De l’existence de cette femme, il reste un ouvrage intitulé Ma vie sous la révolution, retranscrivant son journal intime entre le premier anniversaire de la Révolution en 1790 et sa libération de prison en 1793. Ce qui intéressait Rohmer c’était surtout de traiter la grande Histoire sous l’angle de la petite, intimiste, inédite. Et plus qu’un film musée, prendre le parti du conte moral : Le film relève moins de l’épopée que du combat vain, d’une vérité de point de vue, artistique plus qu’historique, qui est celui des monarques victimes de la Révolution puis du régime de la Terreur.
Mais le film vaut beaucoup pour la richesse et le ludisme de ses dialogues raffinés, empruntés et adaptés de ceux de Grâce Elliot. En prenant ce récit inconnu de tous, Rohmer peut contourner l’Histoire connue de tous et observer les évènements majeurs de la Révolution (La fête de la Fédération, la prise des Tuileries, l’exécution du roi, les persécutions et la chute de Robespierre) sous la lorgnette d’une aristocrate écossaise installée à Paris, puis à Meudon, terrifiée par ce qu’elle voit (période moins glorieuse de la Révolution française où l’on coupe des têtes voire les accrochent à des piques, comme c’est le cas de celle de la Duchesse de Lamballe) mais n’hésitant pas à venir en aide aux prisonniers politiques.
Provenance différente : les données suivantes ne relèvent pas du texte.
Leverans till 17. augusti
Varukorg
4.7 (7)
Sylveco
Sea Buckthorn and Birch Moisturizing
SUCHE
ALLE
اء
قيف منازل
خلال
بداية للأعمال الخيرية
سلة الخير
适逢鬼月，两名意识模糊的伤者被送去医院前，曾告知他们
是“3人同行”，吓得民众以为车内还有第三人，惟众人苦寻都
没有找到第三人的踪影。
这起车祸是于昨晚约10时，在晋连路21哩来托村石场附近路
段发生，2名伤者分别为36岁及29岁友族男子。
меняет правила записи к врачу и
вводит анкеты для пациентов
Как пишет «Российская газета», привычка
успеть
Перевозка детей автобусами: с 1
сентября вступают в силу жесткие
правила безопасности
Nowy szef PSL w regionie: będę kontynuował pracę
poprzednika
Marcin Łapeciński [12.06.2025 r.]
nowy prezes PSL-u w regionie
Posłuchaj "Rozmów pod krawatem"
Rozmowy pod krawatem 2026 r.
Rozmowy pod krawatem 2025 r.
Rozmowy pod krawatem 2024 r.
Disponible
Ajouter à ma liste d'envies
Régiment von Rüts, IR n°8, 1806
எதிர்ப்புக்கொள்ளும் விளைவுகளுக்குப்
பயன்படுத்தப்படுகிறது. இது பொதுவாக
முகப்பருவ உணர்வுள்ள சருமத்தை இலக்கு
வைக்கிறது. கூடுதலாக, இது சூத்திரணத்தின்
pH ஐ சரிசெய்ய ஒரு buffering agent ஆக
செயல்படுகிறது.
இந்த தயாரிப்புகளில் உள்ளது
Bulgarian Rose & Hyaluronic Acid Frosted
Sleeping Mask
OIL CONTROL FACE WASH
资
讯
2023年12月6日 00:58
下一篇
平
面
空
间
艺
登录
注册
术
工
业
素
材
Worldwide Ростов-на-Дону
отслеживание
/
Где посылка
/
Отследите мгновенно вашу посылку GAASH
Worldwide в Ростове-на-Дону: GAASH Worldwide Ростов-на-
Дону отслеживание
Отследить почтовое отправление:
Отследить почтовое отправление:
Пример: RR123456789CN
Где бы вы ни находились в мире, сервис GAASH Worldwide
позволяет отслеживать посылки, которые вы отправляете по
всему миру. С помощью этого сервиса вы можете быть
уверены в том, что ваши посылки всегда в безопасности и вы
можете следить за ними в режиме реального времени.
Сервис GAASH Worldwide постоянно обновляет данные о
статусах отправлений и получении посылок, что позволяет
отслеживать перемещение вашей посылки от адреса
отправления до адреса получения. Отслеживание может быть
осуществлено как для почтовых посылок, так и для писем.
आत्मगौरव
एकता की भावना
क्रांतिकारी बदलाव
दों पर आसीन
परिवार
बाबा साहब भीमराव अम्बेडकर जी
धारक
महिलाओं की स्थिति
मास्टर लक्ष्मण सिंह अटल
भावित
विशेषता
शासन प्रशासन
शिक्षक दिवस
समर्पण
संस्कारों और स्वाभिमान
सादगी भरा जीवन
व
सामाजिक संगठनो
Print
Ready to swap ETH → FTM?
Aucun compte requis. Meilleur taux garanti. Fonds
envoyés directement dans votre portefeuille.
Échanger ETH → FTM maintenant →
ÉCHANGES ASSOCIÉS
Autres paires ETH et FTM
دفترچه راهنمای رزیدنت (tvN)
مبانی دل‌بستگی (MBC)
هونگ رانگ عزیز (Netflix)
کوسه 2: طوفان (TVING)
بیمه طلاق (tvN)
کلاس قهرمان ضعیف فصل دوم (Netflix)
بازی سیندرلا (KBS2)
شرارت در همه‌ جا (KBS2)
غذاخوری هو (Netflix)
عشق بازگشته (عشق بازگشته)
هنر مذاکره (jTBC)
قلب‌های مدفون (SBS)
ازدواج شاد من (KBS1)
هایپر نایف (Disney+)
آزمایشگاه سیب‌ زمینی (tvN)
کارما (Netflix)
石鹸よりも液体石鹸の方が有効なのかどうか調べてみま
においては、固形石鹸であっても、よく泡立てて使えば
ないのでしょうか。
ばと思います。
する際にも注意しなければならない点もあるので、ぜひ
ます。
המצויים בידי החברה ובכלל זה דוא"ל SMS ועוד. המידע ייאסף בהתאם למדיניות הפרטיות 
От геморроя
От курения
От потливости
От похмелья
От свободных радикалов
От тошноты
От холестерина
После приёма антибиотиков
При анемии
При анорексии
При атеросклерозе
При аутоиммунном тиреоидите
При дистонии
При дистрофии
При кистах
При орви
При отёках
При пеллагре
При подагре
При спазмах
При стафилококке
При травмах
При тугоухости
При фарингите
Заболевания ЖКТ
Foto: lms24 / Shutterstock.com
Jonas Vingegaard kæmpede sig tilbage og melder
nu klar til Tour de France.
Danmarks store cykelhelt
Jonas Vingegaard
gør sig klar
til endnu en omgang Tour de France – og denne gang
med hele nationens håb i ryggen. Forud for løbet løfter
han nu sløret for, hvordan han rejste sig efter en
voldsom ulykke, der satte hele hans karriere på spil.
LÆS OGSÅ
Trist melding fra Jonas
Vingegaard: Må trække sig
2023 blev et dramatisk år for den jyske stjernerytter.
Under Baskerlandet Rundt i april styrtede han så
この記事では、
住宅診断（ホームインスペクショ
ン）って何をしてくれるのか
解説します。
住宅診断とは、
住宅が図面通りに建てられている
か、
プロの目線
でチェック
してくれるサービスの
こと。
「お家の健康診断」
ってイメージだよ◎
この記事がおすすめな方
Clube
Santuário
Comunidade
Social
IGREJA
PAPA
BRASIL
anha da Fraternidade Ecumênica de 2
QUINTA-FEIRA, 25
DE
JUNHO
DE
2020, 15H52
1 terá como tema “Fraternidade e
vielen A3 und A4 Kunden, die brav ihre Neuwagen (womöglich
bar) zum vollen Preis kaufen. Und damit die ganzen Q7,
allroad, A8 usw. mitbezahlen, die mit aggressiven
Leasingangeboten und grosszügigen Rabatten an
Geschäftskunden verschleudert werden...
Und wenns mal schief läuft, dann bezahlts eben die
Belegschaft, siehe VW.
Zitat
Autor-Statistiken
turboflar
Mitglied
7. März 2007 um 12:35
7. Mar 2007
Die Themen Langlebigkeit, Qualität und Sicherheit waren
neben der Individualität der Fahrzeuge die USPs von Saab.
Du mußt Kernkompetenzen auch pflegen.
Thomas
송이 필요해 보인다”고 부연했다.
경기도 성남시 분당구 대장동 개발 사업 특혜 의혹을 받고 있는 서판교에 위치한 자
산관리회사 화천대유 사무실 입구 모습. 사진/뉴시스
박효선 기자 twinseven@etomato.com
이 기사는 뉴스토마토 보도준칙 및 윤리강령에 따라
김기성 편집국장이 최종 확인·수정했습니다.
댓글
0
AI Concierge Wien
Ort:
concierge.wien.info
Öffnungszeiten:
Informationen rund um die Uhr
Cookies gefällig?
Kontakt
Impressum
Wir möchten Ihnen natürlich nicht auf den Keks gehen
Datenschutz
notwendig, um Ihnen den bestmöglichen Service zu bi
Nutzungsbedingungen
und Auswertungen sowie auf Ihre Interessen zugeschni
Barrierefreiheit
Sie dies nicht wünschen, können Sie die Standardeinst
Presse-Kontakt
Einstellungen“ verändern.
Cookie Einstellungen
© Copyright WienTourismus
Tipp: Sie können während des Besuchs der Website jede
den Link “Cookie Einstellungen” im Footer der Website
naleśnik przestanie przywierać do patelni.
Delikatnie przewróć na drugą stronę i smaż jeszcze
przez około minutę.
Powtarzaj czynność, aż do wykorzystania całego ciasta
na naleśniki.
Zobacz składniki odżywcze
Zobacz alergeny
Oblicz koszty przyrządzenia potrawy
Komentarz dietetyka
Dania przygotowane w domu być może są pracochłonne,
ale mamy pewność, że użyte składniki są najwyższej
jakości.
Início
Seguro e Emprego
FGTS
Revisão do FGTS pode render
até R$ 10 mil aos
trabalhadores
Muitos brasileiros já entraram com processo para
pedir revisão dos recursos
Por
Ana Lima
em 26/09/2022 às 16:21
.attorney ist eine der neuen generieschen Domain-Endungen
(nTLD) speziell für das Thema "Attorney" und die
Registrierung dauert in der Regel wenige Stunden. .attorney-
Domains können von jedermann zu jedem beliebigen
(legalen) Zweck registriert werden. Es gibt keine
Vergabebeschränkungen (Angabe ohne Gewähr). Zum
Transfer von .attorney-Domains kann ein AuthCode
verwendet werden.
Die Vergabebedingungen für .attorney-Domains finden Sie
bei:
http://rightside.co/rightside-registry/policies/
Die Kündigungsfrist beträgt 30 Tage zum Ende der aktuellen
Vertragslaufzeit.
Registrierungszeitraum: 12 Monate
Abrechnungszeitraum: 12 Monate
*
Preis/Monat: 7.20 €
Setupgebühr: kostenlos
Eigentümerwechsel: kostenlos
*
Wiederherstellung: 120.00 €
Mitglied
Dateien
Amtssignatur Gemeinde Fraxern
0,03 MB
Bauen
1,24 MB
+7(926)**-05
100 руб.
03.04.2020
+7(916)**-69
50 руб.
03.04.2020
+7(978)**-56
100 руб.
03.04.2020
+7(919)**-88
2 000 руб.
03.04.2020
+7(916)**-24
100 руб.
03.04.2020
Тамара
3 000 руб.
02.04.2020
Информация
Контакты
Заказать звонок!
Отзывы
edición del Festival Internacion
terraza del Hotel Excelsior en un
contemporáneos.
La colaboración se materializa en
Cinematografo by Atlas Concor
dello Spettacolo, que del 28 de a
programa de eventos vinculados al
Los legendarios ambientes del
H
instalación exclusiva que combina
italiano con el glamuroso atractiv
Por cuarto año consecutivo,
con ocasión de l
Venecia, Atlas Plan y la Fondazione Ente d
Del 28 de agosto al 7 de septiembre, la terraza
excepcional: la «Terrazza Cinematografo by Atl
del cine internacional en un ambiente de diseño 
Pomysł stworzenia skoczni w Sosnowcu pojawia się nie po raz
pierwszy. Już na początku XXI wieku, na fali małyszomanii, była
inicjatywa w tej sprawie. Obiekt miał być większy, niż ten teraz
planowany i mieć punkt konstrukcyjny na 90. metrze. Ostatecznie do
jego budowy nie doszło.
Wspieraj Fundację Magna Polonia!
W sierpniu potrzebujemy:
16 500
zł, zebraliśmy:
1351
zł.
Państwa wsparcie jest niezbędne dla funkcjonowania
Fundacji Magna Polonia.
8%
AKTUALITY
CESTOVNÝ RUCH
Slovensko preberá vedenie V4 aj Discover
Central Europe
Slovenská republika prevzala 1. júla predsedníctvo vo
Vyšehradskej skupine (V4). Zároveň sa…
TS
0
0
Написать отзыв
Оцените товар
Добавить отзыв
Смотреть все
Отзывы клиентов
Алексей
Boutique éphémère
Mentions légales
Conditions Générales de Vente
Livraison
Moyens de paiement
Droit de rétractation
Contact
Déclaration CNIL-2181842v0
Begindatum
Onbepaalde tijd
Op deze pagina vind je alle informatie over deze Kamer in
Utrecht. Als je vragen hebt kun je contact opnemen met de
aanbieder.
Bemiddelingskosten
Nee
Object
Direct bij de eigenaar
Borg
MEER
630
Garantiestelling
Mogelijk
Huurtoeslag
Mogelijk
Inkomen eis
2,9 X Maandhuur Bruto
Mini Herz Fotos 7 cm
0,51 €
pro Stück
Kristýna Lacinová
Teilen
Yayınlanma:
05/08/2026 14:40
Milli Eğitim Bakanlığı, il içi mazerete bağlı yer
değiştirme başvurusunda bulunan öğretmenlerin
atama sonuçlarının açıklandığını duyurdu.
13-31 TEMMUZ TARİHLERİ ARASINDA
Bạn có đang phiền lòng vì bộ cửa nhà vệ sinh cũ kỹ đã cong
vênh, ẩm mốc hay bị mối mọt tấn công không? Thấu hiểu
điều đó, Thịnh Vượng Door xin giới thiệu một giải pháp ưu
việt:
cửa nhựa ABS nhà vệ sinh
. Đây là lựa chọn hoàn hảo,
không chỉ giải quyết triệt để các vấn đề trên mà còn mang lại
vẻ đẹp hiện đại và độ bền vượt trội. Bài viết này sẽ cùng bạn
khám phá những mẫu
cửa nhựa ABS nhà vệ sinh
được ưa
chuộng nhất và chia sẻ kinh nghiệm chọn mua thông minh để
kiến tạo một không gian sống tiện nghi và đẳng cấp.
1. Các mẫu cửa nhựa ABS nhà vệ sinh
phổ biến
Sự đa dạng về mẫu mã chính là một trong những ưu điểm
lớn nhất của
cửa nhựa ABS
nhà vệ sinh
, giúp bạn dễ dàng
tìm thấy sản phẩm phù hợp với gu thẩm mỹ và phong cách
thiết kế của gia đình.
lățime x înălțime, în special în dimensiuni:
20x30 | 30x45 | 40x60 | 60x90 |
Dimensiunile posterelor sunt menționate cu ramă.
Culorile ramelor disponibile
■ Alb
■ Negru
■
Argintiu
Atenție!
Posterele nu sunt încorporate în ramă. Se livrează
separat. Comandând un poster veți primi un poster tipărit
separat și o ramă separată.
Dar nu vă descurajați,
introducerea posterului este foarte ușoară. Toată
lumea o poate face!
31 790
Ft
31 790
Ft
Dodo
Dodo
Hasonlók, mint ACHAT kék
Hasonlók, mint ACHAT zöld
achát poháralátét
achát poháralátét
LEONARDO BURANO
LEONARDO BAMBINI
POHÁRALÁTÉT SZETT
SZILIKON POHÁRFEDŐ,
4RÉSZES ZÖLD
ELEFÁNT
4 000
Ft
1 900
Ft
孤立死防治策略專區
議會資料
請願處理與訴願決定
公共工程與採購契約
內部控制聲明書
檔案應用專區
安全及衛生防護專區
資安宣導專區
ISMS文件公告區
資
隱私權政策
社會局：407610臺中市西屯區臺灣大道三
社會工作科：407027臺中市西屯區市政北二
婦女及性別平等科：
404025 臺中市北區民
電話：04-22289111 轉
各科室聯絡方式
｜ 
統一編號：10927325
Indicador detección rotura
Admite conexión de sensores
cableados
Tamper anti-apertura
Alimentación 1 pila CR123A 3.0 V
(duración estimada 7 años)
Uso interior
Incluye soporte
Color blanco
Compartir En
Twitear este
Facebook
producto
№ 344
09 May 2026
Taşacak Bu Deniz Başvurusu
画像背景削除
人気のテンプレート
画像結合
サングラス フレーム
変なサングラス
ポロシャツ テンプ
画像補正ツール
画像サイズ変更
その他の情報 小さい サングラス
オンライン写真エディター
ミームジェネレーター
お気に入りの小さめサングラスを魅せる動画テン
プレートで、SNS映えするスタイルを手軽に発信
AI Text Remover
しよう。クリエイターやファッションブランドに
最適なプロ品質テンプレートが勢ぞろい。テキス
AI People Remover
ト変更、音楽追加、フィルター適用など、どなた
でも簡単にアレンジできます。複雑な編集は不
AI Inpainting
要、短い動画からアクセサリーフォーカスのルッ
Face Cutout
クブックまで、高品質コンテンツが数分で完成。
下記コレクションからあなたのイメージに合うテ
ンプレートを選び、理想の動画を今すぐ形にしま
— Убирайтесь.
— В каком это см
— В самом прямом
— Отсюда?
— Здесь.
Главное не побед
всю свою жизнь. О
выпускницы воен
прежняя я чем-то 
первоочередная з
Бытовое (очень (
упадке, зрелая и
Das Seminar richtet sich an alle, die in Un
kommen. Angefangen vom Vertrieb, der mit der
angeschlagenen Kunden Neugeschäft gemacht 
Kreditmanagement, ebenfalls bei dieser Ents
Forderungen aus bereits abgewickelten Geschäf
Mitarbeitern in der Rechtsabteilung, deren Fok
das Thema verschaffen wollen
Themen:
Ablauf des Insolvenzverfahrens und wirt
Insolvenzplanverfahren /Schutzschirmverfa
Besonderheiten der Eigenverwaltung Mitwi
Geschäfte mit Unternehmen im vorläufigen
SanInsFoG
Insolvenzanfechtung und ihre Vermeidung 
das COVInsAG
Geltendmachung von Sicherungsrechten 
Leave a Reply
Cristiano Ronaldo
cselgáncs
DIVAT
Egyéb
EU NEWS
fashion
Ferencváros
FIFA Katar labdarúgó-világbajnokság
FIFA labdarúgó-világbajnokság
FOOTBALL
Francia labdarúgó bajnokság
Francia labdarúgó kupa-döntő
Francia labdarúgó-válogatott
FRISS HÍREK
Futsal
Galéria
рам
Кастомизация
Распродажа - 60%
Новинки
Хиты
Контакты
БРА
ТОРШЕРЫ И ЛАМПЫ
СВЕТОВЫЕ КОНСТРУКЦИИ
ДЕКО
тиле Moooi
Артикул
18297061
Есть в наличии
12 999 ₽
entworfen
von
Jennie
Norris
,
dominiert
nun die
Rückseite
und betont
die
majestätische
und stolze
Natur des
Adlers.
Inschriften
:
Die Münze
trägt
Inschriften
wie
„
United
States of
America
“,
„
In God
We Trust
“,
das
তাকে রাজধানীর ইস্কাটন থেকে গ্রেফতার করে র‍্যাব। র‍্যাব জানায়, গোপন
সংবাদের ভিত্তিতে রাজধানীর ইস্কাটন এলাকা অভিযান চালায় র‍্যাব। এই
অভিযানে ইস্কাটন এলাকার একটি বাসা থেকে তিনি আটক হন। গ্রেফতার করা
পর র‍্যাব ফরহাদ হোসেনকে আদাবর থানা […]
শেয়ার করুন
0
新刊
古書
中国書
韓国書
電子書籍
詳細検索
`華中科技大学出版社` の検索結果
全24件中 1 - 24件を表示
Si les intérieurs sont reconstruit en studio à base de trompe l’œil (que n’aurait pas renier Zucca) aux fenêtres, le gros du travail vient essentiellement des scènes extérieures, intégralement tournées dans un immense studio sur fond vert, sur lequel des peintures viennent se superposer à l’écran. Problèmes de perspectives, d’entrées et de sorties de champ, différence d’échelle : un vrai casse tête de laboratoire. Rohmer qui n’a jamais rien fait comme personne s’attaque aux technologies modernes (ajoutant à ses peintures de nombreuses incrustations numériques afin de brosser la profondeur) en ouvrant un bel hommage au cinéma bricoleur de Méliès.
Au-delà de son aspect formel ordonné et simpliste (ou pédagogique, selon l’humeur) – intérieures et extérieurs mêlés – Rohmer ne cherche aucunement à masquer l’artificialité de ses partis pris esthétiques et invente, en intérieur, des tournures mise en scéniques minimalistes inhabituelles à l’image de cette longue séquence (Le film est bien entendu souvent construit sur de longues séquences) où Grace cache le marquis de Champcenetz, le gouverneur des Tuileries dans son lit, tandis que ses quartiers sont fouillés par la garde républicaine ; Voire dans cette fin, où le cadre décapite volontiers chacun des personnages envoyés à la guillotine.